- What needs to be done -
Extract every line of the material below that contains the string "whiskers", matching case exactly.

Data visualization images:
Segment Open

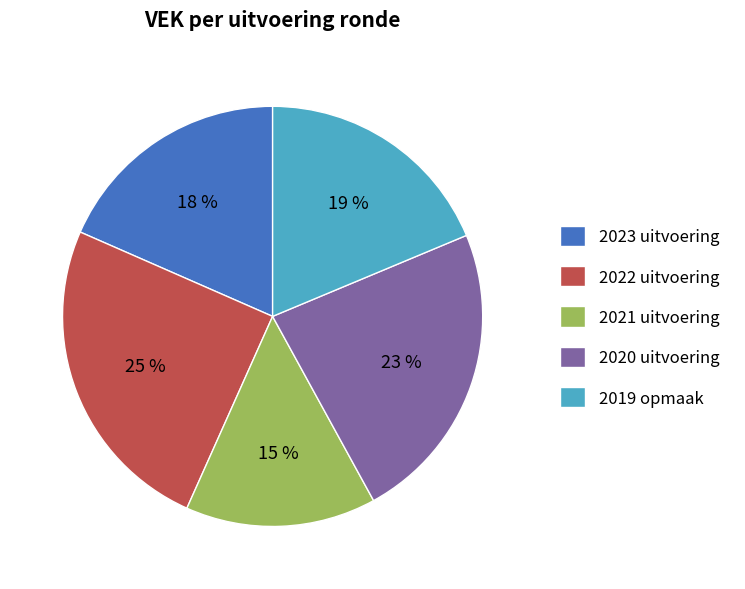

What percentage is the 2021 uitvoering slice, to the nearest percent?

15%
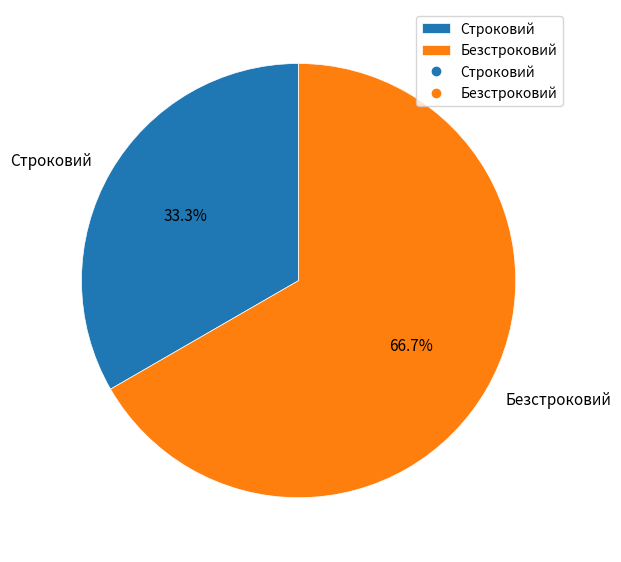

Approximately how many times larger is the value at Безстроковий compared to Строковий?

2.0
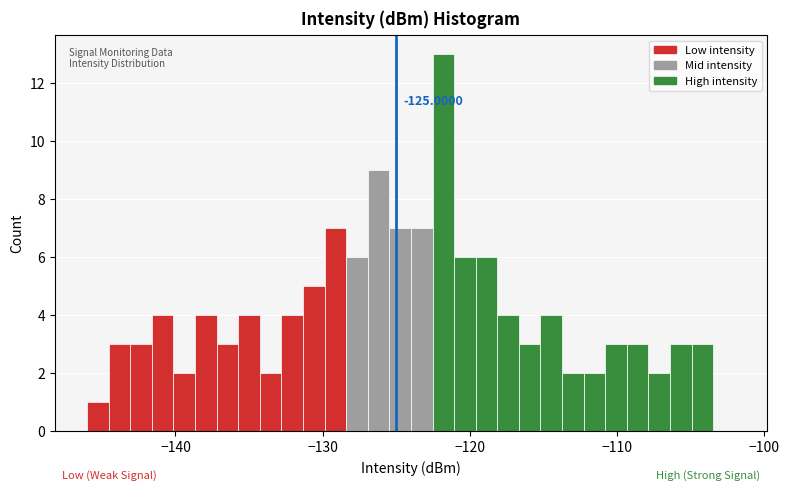

Around what value on the x-axis is the tallest bar? Give the approximate position of its centre, as read against the axis.

-122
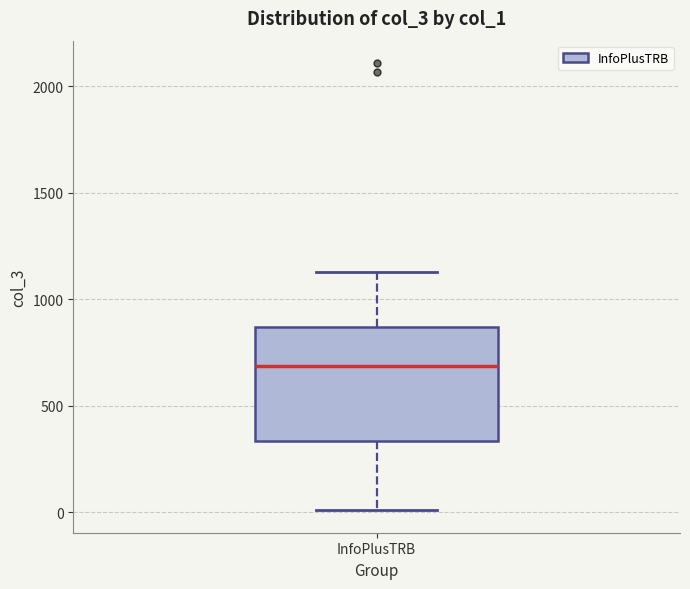

Transcribe this box plot: give where the median line is, the range the box spans, and where the two whiskers end, as read against the y-axis. The values are not printed on the chart, so give them approximately, as read against the axis.

median 700, box 350 to 850, whiskers 0 to 1150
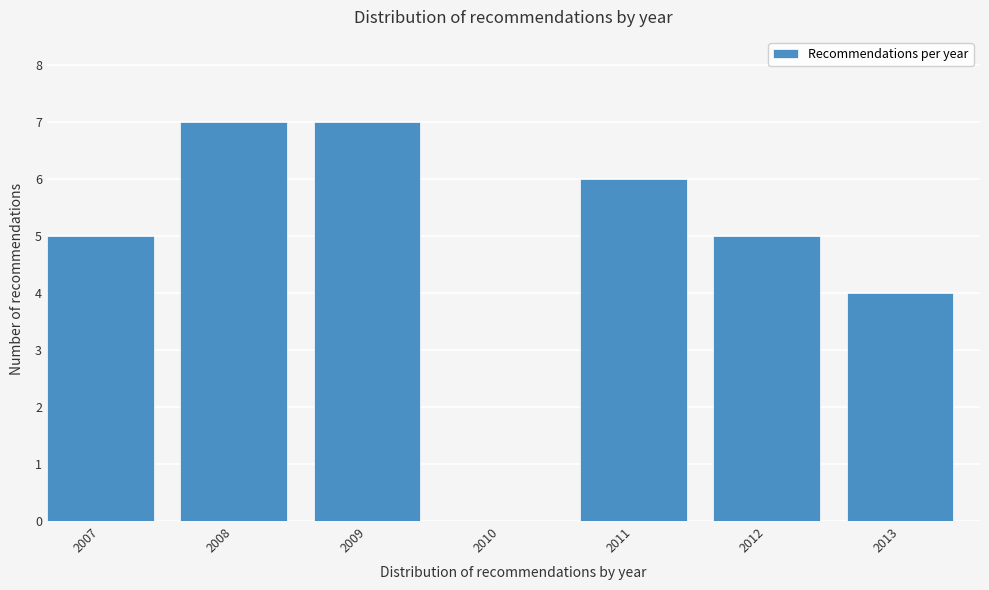

Reading left to right, transcribe all the data shown in this chart.

2007=5	2008=7	2009=7	2010=0	2011=6	2012=5	2013=4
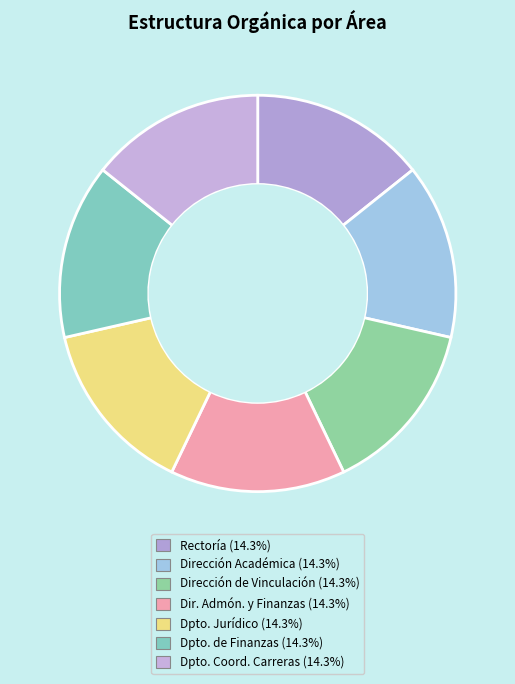

How many slices are in this pie chart?

7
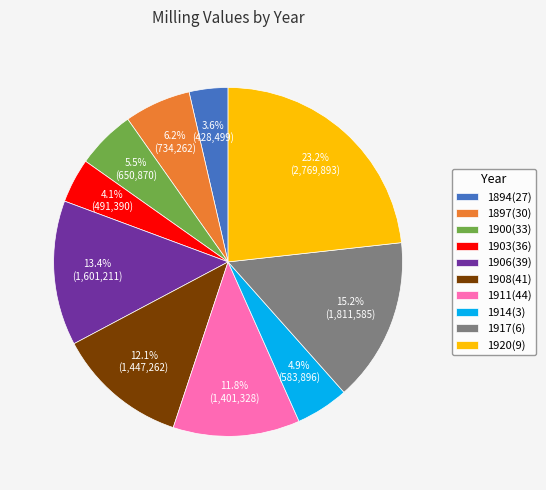

To the nearest percent, what percentage of the pie is 1917(6)?

15%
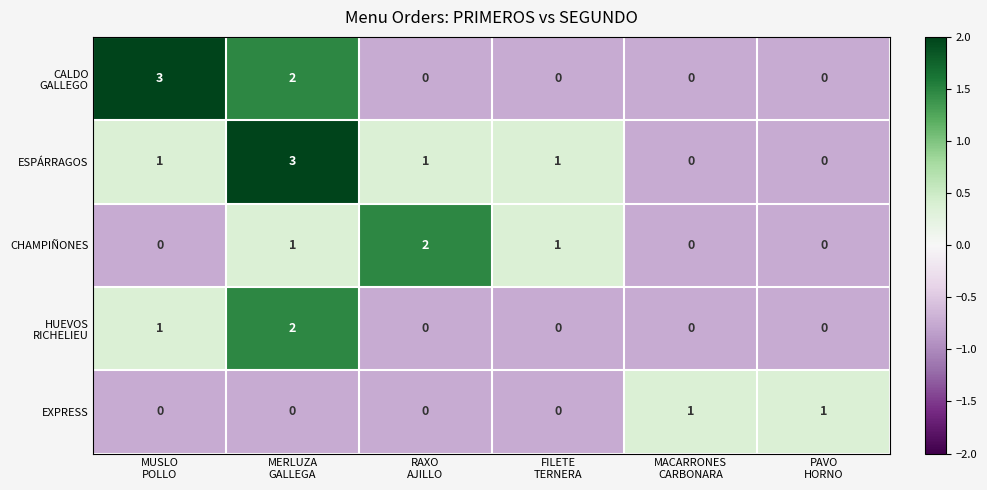

What is the maximum value shown in the chart?

3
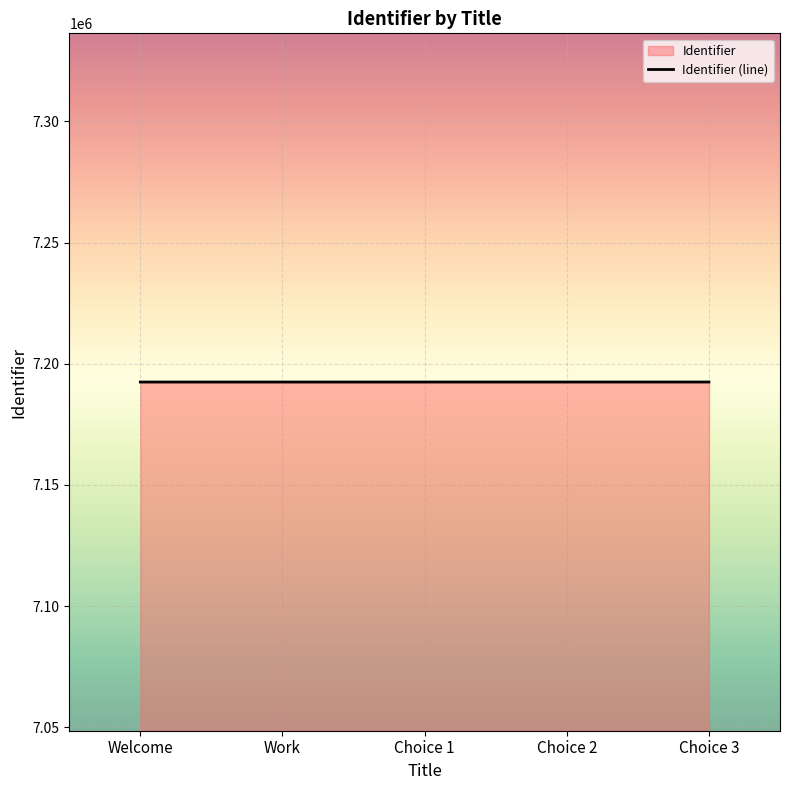

How many series are shown in this chart?

1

Segment Closed

- Exercise output -
Transcribe this box plot: give where the median line is, the range the box spans, and where the two whiskers end, as read against the y-axis. The values are not printed on the chart, so give them approximately, as read against the axis.
median 700, box 350 to 850, whiskers 0 to 1150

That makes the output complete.